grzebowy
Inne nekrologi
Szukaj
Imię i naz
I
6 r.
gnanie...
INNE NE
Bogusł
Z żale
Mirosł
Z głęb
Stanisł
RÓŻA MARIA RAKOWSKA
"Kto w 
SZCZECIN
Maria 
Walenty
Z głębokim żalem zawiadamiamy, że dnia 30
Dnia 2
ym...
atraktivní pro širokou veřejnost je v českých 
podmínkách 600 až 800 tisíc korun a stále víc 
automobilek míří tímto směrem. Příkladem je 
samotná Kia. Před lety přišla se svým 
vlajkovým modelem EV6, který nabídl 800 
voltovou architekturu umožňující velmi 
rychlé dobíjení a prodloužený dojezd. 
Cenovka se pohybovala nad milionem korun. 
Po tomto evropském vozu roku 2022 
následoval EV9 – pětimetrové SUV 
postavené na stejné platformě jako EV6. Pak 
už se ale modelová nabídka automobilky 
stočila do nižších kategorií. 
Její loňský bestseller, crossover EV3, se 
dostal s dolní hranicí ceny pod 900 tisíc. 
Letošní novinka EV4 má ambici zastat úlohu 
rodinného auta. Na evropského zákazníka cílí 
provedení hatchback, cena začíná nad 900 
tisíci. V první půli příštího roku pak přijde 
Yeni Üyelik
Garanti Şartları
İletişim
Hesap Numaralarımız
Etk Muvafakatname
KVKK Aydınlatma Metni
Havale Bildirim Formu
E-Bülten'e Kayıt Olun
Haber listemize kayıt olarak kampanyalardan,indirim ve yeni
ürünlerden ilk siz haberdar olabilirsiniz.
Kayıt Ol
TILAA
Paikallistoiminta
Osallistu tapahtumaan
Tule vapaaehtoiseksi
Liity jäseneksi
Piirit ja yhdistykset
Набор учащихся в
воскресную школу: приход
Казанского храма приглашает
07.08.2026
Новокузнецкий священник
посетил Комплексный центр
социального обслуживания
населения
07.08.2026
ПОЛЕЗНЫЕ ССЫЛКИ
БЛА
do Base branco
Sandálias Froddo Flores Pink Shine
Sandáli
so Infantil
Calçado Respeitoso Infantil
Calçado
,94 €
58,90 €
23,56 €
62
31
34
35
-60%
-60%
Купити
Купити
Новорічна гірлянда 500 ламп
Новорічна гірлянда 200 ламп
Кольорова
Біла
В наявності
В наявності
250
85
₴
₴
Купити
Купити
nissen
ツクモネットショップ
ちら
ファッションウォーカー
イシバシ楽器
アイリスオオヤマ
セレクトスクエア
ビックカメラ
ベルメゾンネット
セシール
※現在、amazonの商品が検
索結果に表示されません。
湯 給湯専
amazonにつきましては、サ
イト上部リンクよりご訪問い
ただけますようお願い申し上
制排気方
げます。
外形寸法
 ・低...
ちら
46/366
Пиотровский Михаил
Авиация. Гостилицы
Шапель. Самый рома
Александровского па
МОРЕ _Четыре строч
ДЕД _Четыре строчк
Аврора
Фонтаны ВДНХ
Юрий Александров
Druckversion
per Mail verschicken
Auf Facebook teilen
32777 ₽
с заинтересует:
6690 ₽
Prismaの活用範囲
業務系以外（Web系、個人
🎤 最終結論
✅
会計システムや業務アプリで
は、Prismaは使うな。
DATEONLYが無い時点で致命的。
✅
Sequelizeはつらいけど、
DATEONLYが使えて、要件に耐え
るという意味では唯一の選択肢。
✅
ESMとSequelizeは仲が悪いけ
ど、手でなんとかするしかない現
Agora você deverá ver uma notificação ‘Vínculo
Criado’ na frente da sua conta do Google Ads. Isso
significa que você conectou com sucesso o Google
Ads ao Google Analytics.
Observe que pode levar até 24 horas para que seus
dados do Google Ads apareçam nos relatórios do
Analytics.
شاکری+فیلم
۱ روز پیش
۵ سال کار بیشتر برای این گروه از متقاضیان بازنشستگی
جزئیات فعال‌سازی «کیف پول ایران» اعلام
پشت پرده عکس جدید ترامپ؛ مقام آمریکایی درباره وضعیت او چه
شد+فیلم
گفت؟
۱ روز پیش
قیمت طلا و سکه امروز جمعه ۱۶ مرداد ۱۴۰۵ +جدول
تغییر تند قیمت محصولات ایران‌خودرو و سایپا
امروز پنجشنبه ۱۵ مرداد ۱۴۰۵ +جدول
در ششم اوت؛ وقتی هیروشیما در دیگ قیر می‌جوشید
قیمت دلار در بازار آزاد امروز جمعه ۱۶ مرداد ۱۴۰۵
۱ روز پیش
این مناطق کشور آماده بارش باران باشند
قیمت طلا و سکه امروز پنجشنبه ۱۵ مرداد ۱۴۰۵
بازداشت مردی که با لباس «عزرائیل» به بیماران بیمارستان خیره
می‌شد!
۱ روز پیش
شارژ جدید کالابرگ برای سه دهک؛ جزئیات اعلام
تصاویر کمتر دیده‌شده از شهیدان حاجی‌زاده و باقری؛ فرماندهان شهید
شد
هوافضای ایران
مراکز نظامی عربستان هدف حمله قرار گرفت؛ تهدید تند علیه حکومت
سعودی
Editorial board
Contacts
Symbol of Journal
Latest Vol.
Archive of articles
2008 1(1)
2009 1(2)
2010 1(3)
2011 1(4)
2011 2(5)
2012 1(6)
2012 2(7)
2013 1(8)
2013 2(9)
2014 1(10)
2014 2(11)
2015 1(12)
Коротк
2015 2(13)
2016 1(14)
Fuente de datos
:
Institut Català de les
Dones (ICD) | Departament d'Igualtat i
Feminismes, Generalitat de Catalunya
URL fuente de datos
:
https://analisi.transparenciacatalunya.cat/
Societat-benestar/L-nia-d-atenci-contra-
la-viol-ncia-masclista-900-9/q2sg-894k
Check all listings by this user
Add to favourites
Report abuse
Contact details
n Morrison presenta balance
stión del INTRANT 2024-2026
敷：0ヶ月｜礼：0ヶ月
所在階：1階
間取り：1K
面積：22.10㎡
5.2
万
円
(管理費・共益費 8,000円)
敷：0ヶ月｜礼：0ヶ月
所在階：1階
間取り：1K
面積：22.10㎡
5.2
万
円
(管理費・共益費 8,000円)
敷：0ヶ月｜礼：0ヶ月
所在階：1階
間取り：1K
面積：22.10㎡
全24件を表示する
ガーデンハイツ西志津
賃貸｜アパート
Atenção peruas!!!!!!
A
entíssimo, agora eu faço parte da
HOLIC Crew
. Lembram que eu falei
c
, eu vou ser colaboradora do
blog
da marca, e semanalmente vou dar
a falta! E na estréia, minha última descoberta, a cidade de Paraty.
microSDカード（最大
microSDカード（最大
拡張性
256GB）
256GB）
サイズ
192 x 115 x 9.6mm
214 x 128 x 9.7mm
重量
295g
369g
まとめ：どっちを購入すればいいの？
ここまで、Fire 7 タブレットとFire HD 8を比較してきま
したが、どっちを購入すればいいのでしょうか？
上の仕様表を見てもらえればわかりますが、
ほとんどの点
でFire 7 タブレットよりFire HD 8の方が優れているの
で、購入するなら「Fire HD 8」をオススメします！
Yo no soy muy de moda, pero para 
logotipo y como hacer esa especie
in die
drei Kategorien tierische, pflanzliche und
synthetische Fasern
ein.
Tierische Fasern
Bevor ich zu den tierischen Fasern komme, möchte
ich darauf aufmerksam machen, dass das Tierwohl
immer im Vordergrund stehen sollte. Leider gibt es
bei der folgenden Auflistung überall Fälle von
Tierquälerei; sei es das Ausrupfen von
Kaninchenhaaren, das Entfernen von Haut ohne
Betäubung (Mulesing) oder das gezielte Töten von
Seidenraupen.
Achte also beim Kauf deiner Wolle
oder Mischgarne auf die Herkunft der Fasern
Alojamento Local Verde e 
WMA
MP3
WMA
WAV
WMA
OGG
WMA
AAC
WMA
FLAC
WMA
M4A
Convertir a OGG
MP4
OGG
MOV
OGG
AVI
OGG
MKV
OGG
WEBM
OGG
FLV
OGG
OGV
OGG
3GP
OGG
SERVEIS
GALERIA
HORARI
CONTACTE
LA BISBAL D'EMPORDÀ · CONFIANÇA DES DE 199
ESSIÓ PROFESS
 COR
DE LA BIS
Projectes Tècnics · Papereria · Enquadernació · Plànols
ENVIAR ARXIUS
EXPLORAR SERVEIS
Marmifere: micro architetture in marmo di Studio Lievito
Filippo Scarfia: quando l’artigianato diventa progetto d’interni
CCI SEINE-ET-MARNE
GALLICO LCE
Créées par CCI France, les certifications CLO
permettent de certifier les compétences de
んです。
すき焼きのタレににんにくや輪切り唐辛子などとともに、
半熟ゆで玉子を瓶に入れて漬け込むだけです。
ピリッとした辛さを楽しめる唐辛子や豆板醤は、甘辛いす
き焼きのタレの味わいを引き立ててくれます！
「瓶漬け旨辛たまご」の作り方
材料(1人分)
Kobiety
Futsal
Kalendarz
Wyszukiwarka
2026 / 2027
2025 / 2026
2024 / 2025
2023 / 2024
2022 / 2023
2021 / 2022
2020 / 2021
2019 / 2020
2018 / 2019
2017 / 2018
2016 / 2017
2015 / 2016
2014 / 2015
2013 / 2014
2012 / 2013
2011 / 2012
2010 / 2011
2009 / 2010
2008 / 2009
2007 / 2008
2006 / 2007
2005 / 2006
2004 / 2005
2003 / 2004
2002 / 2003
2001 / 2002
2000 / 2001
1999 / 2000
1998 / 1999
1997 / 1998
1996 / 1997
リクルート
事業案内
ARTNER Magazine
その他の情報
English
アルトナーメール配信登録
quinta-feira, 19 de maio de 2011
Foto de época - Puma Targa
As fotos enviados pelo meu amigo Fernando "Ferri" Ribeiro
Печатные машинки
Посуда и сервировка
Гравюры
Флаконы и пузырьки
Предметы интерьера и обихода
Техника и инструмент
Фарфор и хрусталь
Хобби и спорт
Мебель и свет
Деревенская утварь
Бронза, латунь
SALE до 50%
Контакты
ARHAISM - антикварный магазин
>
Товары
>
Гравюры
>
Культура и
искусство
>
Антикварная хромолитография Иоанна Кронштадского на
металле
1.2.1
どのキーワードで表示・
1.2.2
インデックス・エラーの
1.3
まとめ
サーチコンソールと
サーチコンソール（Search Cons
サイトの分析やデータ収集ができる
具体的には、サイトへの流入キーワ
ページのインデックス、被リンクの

#### PROBLEM REQUIREMENTS
Reproduce verbatim every line of the entries from the first one through the line containing "do Base branco", including both of these lines.

#### TASK OUTPUT
grzebowy
Inne nekrologi
Szukaj
Imię i naz
I
6 r.
gnanie...
INNE NE
Bogusł
Z żale
Mirosł
Z głęb
Stanisł
RÓŻA MARIA RAKOWSKA
"Kto w 
SZCZECIN
Maria 
Walenty
Z głębokim żalem zawiadamiamy, że dnia 30
Dnia 2
ym...
atraktivní pro širokou veřejnost je v českých 
podmínkách 600 až 800 tisíc korun a stále víc 
automobilek míří tímto směrem. Příkladem je 
samotná Kia. Před lety přišla se svým 
vlajkovým modelem EV6, který nabídl 800 
voltovou architekturu umožňující velmi 
rychlé dobíjení a prodloužený dojezd. 
Cenovka se pohybovala nad milionem korun. 
Po tomto evropském vozu roku 2022 
následoval EV9 – pětimetrové SUV 
postavené na stejné platformě jako EV6. Pak 
už se ale modelová nabídka automobilky 
stočila do nižších kategorií. 
Její loňský bestseller, crossover EV3, se 
dostal s dolní hranicí ceny pod 900 tisíc. 
Letošní novinka EV4 má ambici zastat úlohu 
rodinného auta. Na evropského zákazníka cílí 
provedení hatchback, cena začíná nad 900 
tisíci. V první půli příštího roku pak přijde 
Yeni Üyelik
Garanti Şartları
İletişim
Hesap Numaralarımız
Etk Muvafakatname
KVKK Aydınlatma Metni
Havale Bildirim Formu
E-Bülten'e Kayıt Olun
Haber listemize kayıt olarak kampanyalardan,indirim ve yeni
ürünlerden ilk siz haberdar olabilirsiniz.
Kayıt Ol
TILAA
Paikallistoiminta
Osallistu tapahtumaan
Tule vapaaehtoiseksi
Liity jäseneksi
Piirit ja yhdistykset
Набор учащихся в
воскресную школу: приход
Казанского храма приглашает
07.08.2026
Новокузнецкий священник
посетил Комплексный центр
социального обслуживания
населения
07.08.2026
ПОЛЕЗНЫЕ ССЫЛКИ
БЛА
do Base branco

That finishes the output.